Here are two easy science projects for kids that can demonstrate how gravity works.
“What goes up must come down.” People have known this simple fact for years – anyone who has ever fallen down the stairs can tell you all about it!
But it wasn’t until Isaac Newton got bonked in the head with a falling piece of fruit that we understood the rules that govern the process.
Shape and Weight
In this very simple science experiment for kids, we’ll ask whether two objects with different shape but the same weight fall at the same rate.
- Aluminum foil
- Postal scale (optional)
1. Come up with your hypothesis – do you think two objects that weigh the same will fall at different rates if they are different shapes? Why or why not?
2. Cut out two squares of aluminum foil roughly 8-12 inches on a side. Make sure they are the same size!
3. Fold your aluminum squares in half and crease the fold.
4. Label one of the pieces “1” and the other “2”
5. OPTIONAL: If you have a postal scale, weigh the two pieces of aluminum foil to make sure they are the same weight
6. Hold the two pieces of aluminum at the same height and drop them. Record which one hits the ground first.

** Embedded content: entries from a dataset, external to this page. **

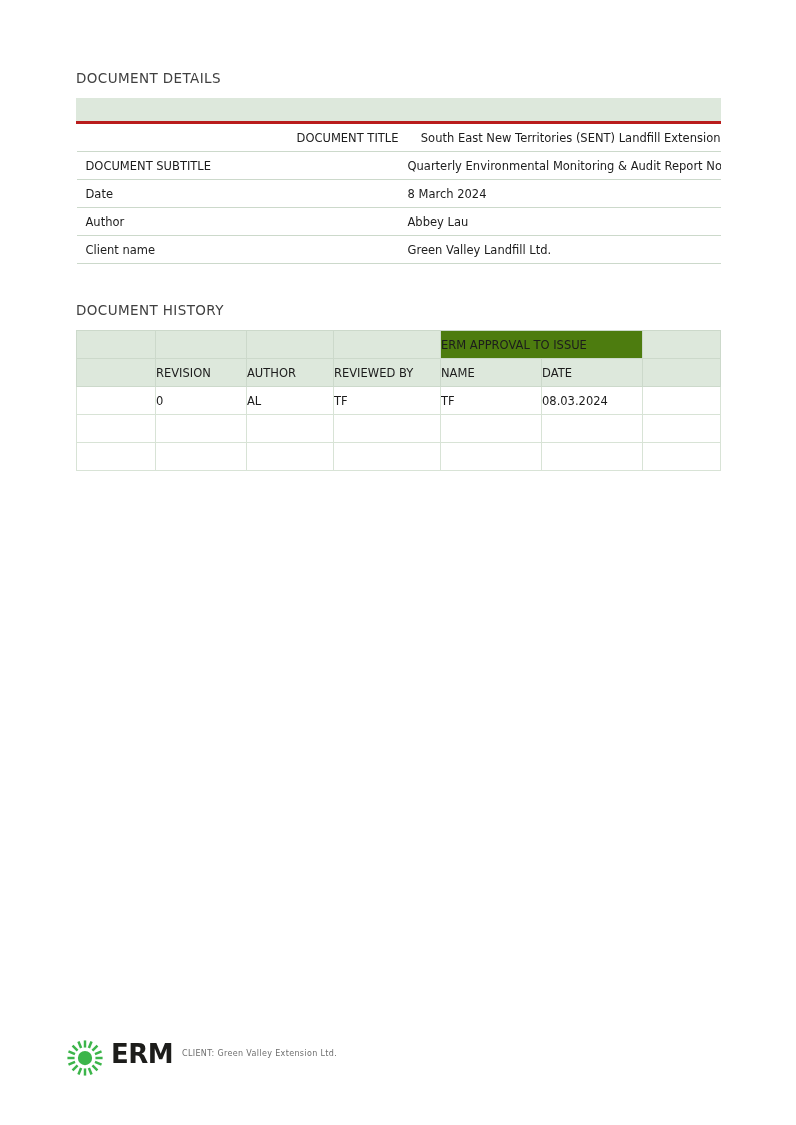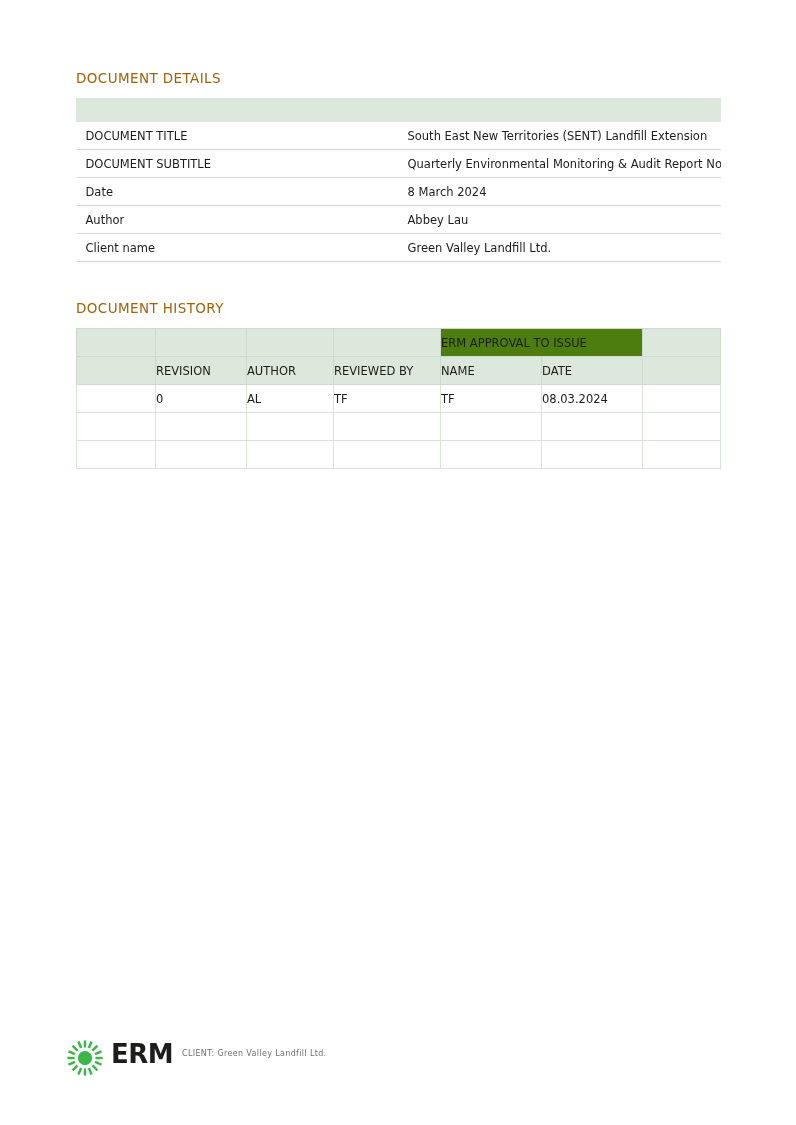--- a/index.html
+++ b/index.html
@@ -29,7 +29,7 @@
     width: 645px;
   }
   .section-heading {
-    color: #a16207;
+    color: #404040;
     font-size: 13.5px;
     letter-spacing: 0.4px;
     font-weight: normal;

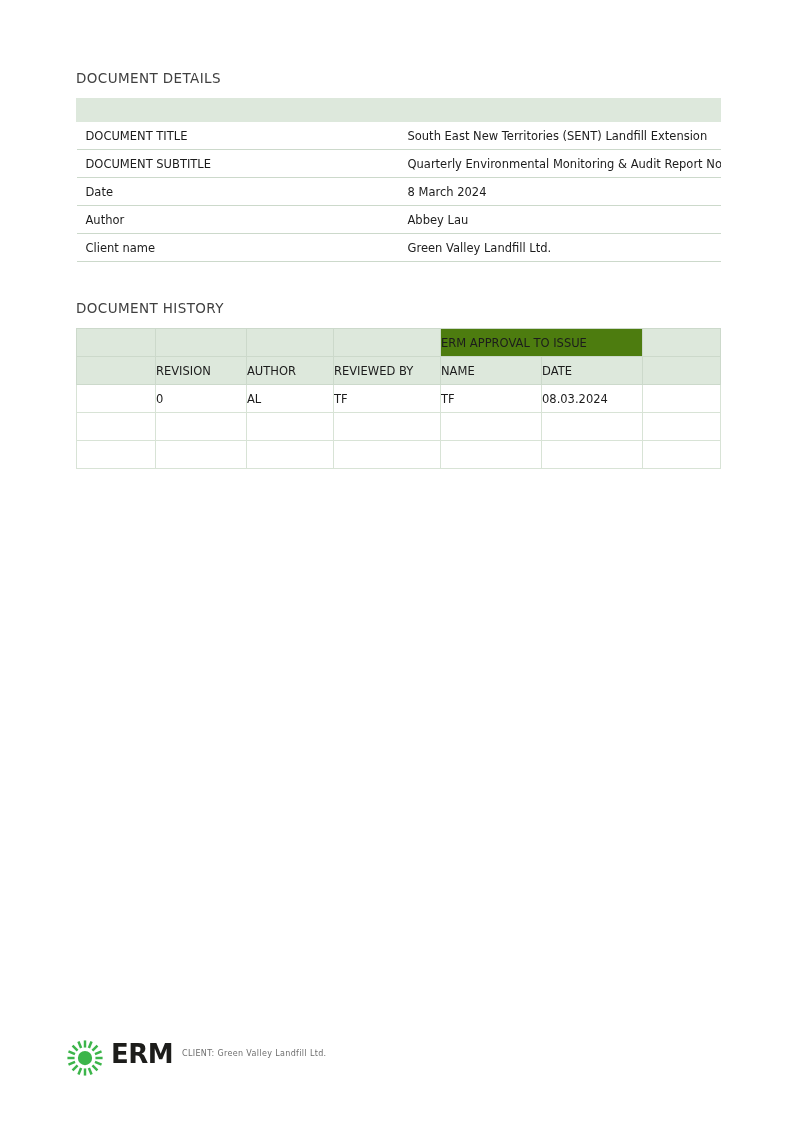--- a/index.html
+++ b/index.html
@@ -70,7 +70,8 @@
   }
   .details-table td.label { width: 190px; }
   .details-table .first-line td {
-    border-top: 1px solid #b91c1c;
+    border-top: 3px solid #b91c1c;
+    text-align: right;
   }
 
   

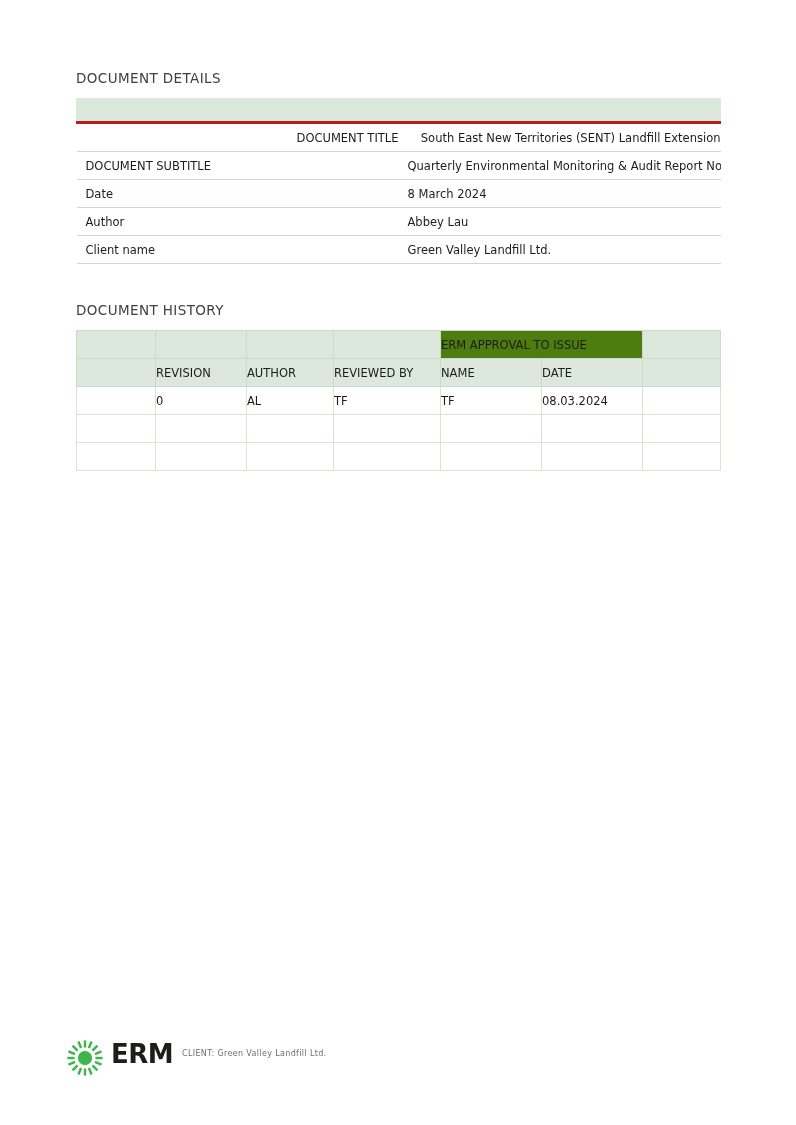--- a/index.html
+++ b/index.html
@@ -270,7 +270,7 @@
       <span class="logo-text">ERM</span>
     </div>
     <div class="footer-meta">
-      <div class="row1">CLIENT: Green Valley Landfill Ltd.</div>
+      <div class="row1">CLIENT: Green Valley Extension Ltd.</div>
     </div>
   </div>
 

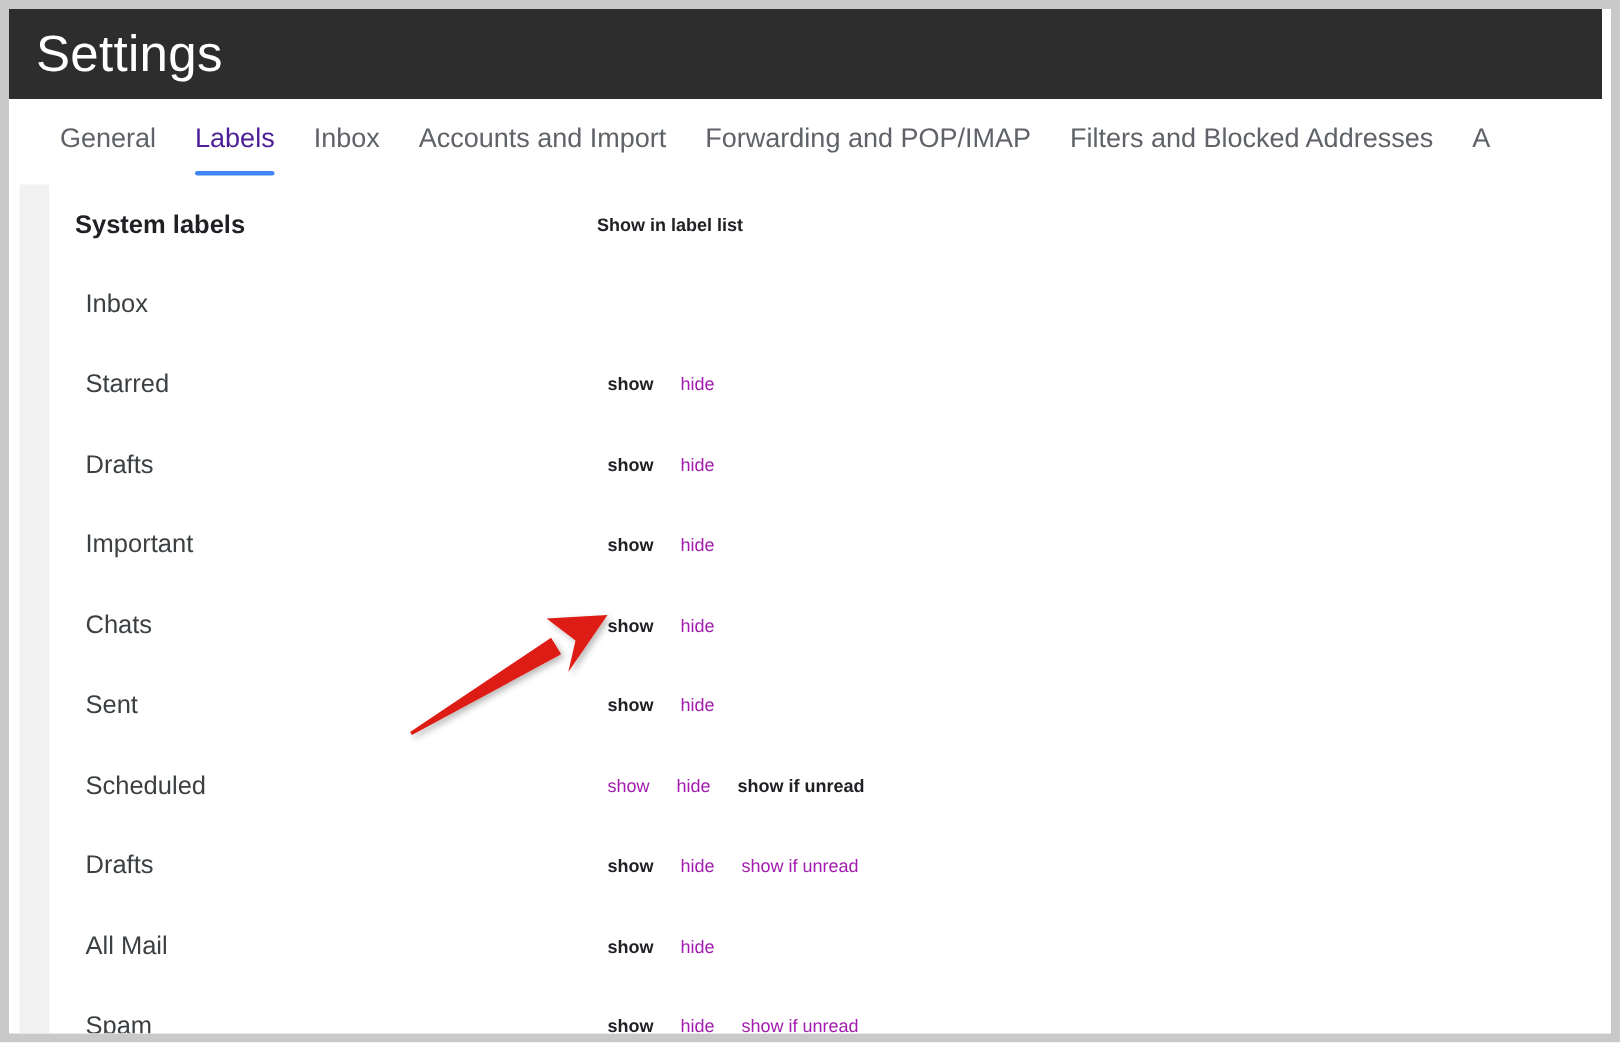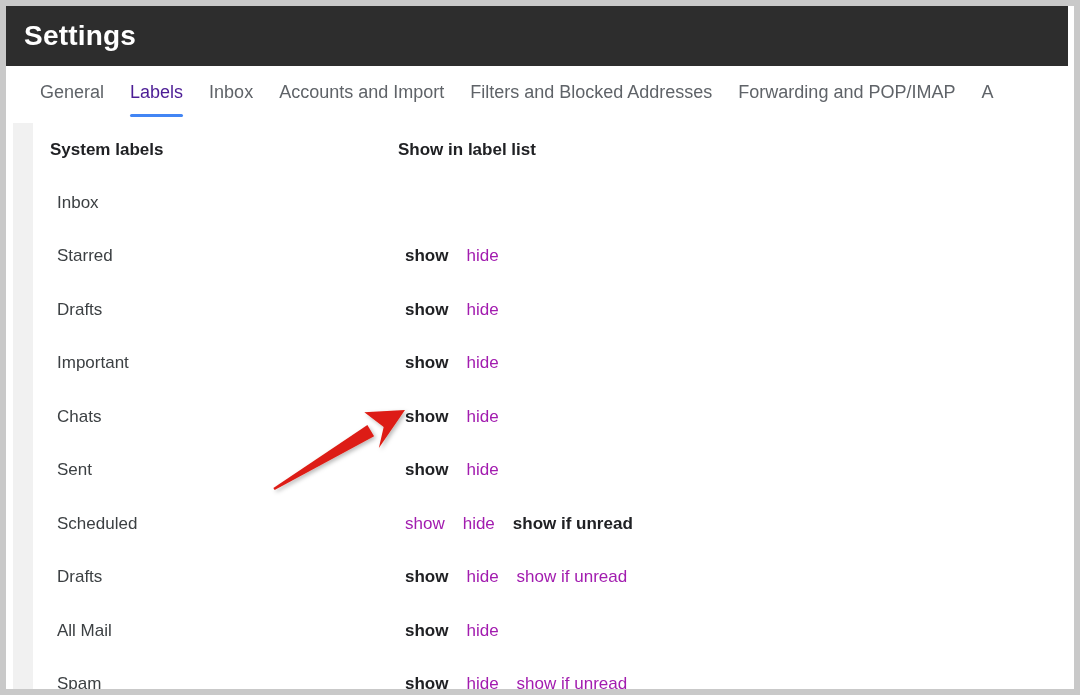--- a/index.html
+++ b/index.html
@@ -35,8 +35,8 @@
   }
   #titlebar .title {
     color: #ffffff;
-    font-size: 28px;
-    font-weight: 700;
+    font-size: 34px;
+    font-weight: 400;
     letter-spacing: 0.2px;
   }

If they seem to hit at the same time, write down “tie”
7. Repeat step 5 until you have done it 10 times – which one hit the ground first the most often? What was the percentage of the time that it hit first?
8. Now roll one of the pieces of aluminum into a small ball. Repeat step 5 until you have done it 10 times.
9. Did that change the results? Or did it change the percentage? Was your hypothesis confirmed?
*TIP: you can expand on this project by trying out different shapes with the aluminum foil: try folding one into an airplane shape, or into a star! Many science projects for kids can be generated based on this model.
Center of Mass
Here are additional science projects for kids that teach the principle of center of mass, which determines whether an object falls down or stays up.
- 1 ping-pong ball
- 2 squares of white paper (roughly 3×4 inches)
- modeling clay
1. Cut the ping-pong ball in half.
2. Fill one half of the ping-pong ball about 2/3 of the way up with modeling clay
3. Draw faces and arms on the pieces of paper – keep in mind that they will be rolled into tubes, and try to draw accordingly (adults can pencil-in templates to ensure proper spacing)
4. Roll up the pieces of paper and place them inside the halves of the ping-pong ball. Secure with tape.
*TIP: Other science projects for kids can be to repeat the experiment with two more clowns. In this variant, the other two clowns will have “caps” made of halved ping-pong balls. One cap will have clay in it, the other not – does this change the results?